Objectives. Prior investigations evaluating the presence of human papillomavirus (HPV) in prostatic tissue by polymerase chain reaction (PCR) technology have yielded detection rates of 0% to 100%. Contamination by vital DNA from prostatic urethral colonization or less than optimal laboratory conditions have been suggested to explain this discrepancy. In addition, the various investigations have differed in the specific oligonucleotide primers utilized for amplification and, therefore, have searched for different segment, of the viral genome. The objective of this study is to address these differences. Methods. Forty-one archival radical prostatectomy specimens were evaluated, identifying areas of normal and abnormal histology. Meticulous technique was used during tissue acquisition, histologic confirmation, DNA isolation, PCR amplification, polyacrylamide gel electrophoresis, and staining.

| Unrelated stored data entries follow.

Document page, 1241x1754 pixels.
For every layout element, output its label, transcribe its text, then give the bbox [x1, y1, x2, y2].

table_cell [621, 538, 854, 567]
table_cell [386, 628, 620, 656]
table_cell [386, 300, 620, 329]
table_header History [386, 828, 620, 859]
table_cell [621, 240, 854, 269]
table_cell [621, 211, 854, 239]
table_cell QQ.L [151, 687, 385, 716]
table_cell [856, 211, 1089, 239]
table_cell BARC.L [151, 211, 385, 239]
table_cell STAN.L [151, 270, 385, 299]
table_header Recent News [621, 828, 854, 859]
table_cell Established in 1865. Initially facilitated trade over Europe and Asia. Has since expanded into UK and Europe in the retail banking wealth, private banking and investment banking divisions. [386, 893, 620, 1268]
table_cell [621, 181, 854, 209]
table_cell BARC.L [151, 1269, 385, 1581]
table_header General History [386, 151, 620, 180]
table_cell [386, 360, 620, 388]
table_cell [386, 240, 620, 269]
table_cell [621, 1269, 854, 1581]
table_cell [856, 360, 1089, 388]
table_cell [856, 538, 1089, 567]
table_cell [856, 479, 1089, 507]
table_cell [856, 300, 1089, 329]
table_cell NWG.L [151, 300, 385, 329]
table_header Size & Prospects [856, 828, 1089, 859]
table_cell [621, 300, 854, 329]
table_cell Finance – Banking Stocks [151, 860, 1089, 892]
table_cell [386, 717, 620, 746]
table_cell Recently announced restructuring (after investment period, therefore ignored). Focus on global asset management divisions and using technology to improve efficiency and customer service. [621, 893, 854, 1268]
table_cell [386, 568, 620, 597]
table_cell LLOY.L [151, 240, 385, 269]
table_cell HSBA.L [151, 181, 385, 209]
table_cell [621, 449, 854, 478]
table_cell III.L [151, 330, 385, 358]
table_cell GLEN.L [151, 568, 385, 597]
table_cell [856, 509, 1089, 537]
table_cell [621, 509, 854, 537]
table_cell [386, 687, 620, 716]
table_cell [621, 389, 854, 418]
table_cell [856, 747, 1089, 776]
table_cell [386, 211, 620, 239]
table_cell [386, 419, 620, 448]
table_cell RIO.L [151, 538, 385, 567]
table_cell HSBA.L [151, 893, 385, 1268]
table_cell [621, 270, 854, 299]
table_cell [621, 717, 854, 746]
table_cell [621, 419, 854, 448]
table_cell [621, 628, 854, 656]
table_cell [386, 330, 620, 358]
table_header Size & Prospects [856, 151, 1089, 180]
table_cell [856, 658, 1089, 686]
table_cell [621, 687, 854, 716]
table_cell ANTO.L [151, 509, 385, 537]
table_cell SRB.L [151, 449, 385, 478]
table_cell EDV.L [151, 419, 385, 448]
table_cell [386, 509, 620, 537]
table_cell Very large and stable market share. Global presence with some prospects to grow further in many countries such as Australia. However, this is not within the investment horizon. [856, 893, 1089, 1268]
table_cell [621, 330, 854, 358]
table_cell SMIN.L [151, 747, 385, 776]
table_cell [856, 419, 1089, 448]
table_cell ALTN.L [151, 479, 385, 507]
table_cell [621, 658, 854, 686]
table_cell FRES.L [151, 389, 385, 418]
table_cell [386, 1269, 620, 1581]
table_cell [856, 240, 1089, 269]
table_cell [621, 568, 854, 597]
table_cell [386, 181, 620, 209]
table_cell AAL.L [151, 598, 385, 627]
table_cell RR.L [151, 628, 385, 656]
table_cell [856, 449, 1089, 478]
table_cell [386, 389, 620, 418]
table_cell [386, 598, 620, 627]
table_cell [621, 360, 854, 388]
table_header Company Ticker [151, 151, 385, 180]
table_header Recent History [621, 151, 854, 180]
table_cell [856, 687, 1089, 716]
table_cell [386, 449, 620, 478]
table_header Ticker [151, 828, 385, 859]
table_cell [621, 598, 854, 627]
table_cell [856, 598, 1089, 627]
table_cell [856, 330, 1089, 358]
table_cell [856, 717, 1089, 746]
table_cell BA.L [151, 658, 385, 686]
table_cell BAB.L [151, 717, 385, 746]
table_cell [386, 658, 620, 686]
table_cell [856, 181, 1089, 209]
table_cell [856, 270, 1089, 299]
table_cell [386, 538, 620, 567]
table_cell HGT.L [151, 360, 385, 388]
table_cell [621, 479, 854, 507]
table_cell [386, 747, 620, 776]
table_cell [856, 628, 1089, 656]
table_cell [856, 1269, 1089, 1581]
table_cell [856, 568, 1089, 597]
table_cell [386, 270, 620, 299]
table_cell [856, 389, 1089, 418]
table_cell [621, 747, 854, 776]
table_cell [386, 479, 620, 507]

Primers for a 126- and 99-base pair (bp) fragment of the E6 portion of HPV 16 as well as a consensus primer for the L1 portion of the papillomavirus genome were utilized. Results. Of the normal prostatic tissues, 13.5% (5/37) contained the 126-bp E6 viral DNA as did 33 3% (7/21) of benign prostatic hyperplasia (BPH) samples, 25% (5/20) of dysplasia, 18.2% (2/11) of Gleason grades 1 and 2 adenocarcinoma, 25.9% (7/27) of Gleason grade 3 adenocarcinoma, and 6.7% (1/15) of Gleason grade 4 adenocarcinoma. Sections from the urethras of the prostatectomy specimens contained vital DNA in 31.7% (13/41). Viral detection was variable among different specimens in the same patient. With amplification for the 99-bp fragment of HPV 16, 1 of 37 normal (2.7%), 2 of 21 BPH (9.5%), 1 of 20 dysplasia (5.0%), and 2 of 53 cancer (3.8%) specimens revealed HPV DNA. In none of the specimens was DNA amplified using primers for a 450-bp fragment of the L1 portion of HPV. Conclusions. Previously published discrepancies in HPV detection may be solely due to the differences in primer sets utilized.